Let X be a set and let $f: X\rightarrow X$ be a projection.
We define a relation on X such that $x \sim y$, means that there exist a natural numbers m and n such that $f^m(x)=f^n(y)$
($f^m$ means $f \circ f\circ ... \circ f$ $m$ times)
I´m suppose to show that this is equivalence relation. And I started doing this
- $x\sim x$ $\space$ $f^m(x)=f^n(x)$ for all $x\in X$
- If $x\sim y$ then $y\sim x$ $\space$ $f^m(x)=f^n(y) \Rightarrow f^m(y)=f^n(x)$
- if $x\sim y$ and $y\sim z$ then $x\sim z$ $\space$ $f^m(x)=f^n(y) $ and $f^m(y)=f^n(z)$ than $f^m(x)=f^n(z)$
But than I though this might not be true if m does not equal n. And im not really sure how to show this if m and n are not equal, so if anyone has some idea about it, it would help alot
The fact that $f$ is a projection doesn't seem to be useful.

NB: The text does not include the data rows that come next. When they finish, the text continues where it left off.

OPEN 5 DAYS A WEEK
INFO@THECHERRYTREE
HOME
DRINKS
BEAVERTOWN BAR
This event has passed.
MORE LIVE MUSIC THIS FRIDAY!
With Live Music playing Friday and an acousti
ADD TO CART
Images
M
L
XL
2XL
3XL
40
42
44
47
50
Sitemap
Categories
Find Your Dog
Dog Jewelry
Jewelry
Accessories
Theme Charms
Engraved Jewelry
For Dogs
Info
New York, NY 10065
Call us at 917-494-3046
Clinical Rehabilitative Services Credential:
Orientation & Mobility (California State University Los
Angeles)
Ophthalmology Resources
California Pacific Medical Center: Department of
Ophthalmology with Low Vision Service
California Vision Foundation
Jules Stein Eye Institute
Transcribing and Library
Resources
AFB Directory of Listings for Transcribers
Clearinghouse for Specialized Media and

For reflexity: $$ \forall x \in X, \quad x = x \iff f^0(x) = f^0(x) \implies x \sim x $$
For symmetry if $x, y \in X$ are such that $x \sim y$ then there exists $n, m$ such that $f^n(x) =f^m(y)$. Then $f^m(y) = f^n(x)$ thus $y \sim x$.
For transitivity if $x \sim y$ and $y \sim z$ then there exists $n, m, k, l$ such that $f^n(x) = f^m(y)$ and $f^k(y) = f^l(z)$. Then $f^{kn}(x) = f^{km}(y) = f^{mk}(y) = f^{ml}(z)$ therefore $x \sim z$.
I think you're missing the fact that the $m$ and $n$ in the definition of $\sim$ are not fixed.